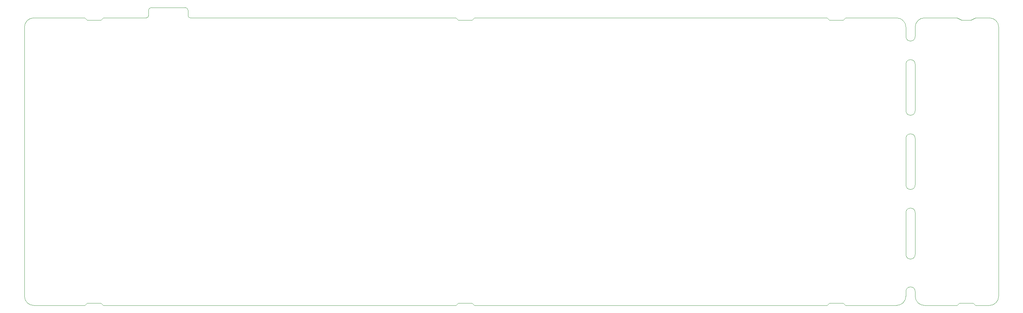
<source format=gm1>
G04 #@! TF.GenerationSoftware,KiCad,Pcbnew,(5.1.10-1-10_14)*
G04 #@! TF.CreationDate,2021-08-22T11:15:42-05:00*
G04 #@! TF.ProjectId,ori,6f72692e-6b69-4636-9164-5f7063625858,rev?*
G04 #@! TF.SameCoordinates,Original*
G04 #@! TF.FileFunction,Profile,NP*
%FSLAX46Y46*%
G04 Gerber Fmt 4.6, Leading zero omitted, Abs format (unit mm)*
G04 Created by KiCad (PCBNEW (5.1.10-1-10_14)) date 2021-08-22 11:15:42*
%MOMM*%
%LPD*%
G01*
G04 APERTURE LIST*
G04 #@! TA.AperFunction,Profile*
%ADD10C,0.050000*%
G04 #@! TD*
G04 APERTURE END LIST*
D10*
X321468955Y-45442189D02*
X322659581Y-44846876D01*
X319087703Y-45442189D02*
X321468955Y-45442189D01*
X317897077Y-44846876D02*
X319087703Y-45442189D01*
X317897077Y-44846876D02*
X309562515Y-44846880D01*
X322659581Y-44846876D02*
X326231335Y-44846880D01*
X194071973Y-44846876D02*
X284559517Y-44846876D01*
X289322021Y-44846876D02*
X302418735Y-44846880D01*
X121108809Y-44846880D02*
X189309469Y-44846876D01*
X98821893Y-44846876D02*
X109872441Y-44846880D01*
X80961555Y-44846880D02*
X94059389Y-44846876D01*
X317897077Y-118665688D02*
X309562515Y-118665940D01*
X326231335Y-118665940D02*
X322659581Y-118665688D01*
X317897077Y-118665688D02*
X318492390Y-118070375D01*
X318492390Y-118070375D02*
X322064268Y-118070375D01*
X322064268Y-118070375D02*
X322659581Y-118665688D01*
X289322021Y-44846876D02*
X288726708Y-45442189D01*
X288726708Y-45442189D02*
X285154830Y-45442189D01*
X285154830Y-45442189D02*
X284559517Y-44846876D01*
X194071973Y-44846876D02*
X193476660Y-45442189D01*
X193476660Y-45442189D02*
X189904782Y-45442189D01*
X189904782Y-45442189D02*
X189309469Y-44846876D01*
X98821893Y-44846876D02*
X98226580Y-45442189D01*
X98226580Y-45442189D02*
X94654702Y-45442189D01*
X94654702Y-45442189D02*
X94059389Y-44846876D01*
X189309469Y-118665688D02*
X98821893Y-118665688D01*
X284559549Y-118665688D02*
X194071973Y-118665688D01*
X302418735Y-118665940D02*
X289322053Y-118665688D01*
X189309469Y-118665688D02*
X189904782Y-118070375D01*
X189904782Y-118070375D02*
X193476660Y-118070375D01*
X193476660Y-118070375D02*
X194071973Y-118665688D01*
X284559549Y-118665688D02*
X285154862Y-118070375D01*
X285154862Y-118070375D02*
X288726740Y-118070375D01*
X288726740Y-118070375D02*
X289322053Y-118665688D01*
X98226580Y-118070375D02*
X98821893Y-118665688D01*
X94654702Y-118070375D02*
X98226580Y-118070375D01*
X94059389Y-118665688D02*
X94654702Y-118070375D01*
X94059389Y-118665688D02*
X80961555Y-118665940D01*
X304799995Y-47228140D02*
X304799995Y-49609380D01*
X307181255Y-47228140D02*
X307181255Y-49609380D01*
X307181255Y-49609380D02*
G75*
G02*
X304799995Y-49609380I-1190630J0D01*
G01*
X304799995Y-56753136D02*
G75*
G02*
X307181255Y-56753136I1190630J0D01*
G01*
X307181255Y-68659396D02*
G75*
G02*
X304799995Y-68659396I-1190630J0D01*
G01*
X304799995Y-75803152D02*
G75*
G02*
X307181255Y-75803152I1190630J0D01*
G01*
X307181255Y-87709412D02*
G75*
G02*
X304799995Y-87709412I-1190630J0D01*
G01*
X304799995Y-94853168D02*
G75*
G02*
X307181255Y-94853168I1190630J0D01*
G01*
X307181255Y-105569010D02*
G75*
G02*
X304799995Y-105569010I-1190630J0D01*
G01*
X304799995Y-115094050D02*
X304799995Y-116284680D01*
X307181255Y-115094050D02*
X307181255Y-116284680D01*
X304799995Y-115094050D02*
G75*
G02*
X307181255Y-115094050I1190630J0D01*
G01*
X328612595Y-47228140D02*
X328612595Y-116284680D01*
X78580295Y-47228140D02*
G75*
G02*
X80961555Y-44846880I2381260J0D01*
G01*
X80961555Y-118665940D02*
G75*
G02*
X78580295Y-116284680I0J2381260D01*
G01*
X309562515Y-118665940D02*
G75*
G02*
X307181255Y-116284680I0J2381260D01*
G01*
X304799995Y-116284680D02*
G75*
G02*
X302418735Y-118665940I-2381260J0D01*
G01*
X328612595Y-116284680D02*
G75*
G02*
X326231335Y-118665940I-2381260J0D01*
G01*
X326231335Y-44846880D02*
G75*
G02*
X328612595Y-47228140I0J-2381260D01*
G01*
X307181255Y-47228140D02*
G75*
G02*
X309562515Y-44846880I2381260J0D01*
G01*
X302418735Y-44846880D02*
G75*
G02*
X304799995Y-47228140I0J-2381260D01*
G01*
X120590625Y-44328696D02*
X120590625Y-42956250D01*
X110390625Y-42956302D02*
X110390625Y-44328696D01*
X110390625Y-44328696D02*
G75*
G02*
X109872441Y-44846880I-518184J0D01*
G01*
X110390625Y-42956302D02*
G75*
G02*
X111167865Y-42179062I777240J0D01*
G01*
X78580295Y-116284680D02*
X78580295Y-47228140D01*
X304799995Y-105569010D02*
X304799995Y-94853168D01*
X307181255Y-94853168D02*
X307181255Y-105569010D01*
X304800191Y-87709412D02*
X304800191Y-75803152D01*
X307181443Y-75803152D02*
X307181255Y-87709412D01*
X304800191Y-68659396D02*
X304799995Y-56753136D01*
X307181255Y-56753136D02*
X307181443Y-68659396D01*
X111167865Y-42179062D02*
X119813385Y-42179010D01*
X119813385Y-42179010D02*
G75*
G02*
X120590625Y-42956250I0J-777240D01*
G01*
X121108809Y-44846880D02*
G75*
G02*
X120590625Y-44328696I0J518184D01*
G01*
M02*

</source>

--

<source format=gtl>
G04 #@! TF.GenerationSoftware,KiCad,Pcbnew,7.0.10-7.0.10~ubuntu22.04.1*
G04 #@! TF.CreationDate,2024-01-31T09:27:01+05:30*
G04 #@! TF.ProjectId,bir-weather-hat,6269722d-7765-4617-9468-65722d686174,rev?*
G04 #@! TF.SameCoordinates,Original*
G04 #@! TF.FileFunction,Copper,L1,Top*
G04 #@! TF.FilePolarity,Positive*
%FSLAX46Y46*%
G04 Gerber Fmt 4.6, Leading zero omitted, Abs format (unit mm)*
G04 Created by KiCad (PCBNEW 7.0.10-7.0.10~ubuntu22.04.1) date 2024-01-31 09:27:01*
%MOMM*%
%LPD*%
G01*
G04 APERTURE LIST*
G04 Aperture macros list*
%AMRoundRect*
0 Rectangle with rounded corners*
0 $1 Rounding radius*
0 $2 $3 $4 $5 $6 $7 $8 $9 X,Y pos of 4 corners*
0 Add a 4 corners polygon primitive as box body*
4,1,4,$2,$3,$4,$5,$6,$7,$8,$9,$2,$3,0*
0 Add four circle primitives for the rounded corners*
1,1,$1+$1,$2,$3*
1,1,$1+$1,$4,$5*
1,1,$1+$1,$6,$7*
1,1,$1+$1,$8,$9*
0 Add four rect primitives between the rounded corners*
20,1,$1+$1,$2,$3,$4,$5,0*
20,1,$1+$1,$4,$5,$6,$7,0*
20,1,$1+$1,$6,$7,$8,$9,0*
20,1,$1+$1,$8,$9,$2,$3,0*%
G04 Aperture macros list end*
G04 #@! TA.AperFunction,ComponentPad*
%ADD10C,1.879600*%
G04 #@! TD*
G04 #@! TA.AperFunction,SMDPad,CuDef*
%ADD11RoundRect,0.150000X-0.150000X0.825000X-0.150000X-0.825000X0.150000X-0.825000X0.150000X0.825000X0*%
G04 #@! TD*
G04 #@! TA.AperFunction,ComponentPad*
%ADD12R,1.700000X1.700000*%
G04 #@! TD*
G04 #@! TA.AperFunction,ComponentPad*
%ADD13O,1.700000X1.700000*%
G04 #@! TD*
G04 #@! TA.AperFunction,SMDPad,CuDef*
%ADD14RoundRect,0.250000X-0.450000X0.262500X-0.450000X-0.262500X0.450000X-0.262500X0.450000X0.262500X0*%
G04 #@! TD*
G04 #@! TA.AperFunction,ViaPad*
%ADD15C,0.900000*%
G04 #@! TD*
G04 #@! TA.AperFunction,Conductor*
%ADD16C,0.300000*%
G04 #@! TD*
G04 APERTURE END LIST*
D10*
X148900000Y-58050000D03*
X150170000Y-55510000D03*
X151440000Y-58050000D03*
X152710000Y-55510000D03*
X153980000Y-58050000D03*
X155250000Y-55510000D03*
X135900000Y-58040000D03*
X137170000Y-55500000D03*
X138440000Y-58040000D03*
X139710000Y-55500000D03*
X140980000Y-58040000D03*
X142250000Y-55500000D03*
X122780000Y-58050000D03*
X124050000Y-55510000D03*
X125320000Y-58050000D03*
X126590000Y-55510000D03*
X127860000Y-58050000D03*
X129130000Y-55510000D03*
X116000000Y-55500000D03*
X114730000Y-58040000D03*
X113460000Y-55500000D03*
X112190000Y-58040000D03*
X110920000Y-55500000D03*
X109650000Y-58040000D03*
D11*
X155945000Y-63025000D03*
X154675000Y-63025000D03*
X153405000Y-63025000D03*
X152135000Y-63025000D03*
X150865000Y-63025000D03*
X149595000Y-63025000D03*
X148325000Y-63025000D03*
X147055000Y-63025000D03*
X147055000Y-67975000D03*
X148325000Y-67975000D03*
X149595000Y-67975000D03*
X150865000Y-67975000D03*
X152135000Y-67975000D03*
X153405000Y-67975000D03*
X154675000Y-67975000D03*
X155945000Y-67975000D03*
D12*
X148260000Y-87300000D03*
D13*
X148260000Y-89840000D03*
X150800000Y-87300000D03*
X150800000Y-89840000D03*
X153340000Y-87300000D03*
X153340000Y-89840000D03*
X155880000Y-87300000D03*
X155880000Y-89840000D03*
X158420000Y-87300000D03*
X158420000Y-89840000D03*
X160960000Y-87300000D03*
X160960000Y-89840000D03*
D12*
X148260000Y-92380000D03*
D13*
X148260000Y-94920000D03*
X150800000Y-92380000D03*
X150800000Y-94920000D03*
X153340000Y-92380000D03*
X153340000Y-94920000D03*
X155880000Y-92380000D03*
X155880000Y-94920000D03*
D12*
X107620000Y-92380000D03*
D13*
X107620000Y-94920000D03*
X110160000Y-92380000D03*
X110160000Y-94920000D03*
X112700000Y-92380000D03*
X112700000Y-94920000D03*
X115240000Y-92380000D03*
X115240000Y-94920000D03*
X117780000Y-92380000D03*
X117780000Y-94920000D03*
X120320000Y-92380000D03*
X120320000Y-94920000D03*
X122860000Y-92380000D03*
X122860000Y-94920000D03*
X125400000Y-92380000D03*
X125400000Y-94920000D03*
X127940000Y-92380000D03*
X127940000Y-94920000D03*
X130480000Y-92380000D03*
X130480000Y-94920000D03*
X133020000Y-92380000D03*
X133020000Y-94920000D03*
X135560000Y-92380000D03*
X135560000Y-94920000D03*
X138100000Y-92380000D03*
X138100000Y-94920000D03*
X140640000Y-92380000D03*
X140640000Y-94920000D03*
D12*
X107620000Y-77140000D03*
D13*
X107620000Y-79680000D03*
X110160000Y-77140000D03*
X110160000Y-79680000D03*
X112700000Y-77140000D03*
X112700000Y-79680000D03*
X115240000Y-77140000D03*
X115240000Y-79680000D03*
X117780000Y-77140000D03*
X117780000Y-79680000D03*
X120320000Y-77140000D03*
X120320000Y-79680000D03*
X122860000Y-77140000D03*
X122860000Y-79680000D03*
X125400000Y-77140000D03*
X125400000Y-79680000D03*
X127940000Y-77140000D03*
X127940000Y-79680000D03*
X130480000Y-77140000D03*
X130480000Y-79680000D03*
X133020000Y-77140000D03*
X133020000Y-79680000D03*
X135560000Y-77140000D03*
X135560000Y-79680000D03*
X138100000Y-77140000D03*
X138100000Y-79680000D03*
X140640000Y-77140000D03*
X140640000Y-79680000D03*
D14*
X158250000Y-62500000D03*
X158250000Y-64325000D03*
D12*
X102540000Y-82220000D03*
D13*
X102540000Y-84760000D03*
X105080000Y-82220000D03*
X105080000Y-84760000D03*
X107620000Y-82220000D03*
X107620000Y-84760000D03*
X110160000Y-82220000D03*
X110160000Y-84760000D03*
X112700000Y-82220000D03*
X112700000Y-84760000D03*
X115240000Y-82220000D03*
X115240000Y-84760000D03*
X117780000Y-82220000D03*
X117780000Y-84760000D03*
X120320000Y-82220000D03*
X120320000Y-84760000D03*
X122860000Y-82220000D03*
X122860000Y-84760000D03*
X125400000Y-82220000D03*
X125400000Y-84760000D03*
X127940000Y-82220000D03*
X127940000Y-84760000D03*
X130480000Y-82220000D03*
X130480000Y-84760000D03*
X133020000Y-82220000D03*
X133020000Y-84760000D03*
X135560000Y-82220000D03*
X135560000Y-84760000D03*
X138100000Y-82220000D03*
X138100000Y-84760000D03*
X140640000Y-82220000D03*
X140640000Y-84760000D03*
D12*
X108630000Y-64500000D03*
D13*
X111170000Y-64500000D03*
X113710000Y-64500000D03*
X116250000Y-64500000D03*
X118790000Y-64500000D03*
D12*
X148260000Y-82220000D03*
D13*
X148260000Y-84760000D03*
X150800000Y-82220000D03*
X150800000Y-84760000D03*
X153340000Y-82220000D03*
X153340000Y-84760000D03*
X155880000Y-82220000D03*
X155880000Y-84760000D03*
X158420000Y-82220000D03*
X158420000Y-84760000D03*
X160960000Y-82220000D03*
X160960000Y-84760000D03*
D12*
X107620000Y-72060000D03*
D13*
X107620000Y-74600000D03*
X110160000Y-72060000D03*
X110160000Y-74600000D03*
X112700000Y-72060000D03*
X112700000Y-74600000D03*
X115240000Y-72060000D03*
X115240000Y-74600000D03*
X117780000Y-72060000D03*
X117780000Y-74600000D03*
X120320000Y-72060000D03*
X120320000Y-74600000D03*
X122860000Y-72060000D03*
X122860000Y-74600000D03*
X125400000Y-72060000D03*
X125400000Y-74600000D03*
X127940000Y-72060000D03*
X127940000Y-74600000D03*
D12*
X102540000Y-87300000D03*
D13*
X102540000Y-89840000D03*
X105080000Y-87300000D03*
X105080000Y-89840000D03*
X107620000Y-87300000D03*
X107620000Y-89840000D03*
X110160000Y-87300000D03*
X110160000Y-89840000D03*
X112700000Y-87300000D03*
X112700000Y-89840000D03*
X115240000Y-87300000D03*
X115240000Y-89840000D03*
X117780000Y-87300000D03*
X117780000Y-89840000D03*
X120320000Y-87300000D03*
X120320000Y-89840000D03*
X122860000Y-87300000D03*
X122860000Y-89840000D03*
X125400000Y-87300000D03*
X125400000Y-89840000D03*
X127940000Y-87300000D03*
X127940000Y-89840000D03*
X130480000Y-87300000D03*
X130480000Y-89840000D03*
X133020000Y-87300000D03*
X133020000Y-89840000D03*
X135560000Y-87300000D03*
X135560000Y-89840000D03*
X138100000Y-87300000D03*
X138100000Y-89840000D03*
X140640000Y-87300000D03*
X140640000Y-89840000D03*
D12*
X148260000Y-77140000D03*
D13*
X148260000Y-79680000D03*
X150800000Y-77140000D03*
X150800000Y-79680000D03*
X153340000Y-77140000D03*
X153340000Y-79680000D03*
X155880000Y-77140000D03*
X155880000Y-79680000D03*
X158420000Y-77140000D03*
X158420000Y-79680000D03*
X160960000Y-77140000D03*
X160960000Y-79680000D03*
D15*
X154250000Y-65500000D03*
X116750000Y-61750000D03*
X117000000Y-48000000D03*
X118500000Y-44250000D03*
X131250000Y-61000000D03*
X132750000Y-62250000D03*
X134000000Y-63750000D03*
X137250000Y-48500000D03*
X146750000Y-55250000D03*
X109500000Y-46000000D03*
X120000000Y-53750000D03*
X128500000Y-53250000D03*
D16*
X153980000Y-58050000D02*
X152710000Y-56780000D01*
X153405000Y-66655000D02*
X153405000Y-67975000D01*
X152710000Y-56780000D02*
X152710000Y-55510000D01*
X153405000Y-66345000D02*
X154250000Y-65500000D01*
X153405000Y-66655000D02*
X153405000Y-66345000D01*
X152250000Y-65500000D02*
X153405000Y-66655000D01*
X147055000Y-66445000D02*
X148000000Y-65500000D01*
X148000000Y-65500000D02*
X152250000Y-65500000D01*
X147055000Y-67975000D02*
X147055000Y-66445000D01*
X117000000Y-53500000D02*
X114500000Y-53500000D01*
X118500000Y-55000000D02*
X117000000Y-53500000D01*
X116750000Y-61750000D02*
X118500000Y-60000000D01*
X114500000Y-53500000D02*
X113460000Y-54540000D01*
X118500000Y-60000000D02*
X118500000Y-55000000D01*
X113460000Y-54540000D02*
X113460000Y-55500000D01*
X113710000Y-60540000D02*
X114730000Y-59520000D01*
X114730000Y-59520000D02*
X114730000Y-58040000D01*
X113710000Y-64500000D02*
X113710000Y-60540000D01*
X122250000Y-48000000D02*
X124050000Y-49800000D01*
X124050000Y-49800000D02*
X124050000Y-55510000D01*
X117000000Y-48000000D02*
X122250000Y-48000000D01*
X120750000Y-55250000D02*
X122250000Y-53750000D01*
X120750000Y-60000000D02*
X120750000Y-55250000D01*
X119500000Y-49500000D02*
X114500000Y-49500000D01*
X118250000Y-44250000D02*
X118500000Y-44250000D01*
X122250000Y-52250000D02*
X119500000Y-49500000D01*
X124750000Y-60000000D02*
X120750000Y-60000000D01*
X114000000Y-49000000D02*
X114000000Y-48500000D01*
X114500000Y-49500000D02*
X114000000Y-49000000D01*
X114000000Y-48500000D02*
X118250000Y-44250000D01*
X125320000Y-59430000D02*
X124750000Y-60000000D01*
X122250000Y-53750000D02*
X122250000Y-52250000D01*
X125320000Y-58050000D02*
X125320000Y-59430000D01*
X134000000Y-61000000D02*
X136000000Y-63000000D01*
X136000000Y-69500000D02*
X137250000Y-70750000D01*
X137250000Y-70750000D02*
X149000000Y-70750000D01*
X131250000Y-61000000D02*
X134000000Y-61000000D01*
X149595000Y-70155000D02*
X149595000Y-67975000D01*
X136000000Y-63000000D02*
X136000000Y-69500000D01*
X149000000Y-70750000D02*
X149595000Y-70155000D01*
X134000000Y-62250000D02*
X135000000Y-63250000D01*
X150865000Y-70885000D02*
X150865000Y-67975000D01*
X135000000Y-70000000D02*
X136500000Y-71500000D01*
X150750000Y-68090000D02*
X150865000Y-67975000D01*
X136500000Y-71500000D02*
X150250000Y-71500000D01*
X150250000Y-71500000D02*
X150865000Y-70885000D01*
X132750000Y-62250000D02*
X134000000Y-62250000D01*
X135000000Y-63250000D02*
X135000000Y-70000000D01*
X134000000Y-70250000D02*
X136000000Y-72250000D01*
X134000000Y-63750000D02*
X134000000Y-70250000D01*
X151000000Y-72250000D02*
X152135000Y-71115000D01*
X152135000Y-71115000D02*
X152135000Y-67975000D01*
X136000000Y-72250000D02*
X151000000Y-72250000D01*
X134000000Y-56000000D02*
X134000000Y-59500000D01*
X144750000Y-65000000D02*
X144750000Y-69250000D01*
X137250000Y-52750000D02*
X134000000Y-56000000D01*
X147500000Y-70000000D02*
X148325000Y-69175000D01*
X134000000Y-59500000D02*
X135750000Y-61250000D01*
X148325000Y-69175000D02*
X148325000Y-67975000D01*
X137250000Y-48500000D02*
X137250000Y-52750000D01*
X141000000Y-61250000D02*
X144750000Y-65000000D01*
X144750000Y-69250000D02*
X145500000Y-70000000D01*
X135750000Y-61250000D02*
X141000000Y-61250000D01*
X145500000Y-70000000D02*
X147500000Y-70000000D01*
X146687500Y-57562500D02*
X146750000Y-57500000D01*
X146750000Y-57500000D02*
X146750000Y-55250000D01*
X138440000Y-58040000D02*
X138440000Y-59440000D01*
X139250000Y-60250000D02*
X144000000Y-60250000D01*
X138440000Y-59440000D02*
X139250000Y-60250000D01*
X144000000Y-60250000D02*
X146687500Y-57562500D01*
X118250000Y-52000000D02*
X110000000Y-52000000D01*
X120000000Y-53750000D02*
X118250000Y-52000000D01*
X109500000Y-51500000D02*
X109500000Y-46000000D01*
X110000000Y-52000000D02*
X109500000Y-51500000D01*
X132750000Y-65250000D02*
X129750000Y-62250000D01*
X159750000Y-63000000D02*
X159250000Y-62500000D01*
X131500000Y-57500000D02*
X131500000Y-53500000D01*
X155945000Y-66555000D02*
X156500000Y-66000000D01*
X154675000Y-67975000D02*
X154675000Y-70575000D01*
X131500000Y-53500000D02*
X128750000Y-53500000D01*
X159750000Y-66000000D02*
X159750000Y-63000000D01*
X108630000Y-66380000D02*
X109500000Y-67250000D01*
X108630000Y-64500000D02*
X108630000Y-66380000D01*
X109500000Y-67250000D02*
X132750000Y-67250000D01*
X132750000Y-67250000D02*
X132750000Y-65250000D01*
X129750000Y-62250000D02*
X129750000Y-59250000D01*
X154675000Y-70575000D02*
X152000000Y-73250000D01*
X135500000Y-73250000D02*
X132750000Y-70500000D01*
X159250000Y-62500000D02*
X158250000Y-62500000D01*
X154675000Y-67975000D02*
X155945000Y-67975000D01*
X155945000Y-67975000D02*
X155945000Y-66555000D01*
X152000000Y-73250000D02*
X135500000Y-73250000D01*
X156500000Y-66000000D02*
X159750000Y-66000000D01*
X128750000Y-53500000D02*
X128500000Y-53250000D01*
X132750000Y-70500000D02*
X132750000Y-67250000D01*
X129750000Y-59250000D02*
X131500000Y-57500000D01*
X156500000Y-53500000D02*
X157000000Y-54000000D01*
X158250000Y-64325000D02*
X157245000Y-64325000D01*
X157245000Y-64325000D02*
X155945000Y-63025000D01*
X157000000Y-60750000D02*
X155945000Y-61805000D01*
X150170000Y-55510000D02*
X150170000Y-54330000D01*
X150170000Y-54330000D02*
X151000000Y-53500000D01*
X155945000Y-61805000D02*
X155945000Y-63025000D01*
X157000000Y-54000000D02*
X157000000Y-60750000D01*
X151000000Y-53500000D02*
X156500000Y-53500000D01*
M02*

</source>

▸ **Exercise aim**: Scan the material for "rounded" and copy the lines that hold it.

▸ **The answer**:
0 Rectangle with rounded corners*
0 Add four circle primitives for the rounded corners*
0 Add four rect primitives between the rounded corners*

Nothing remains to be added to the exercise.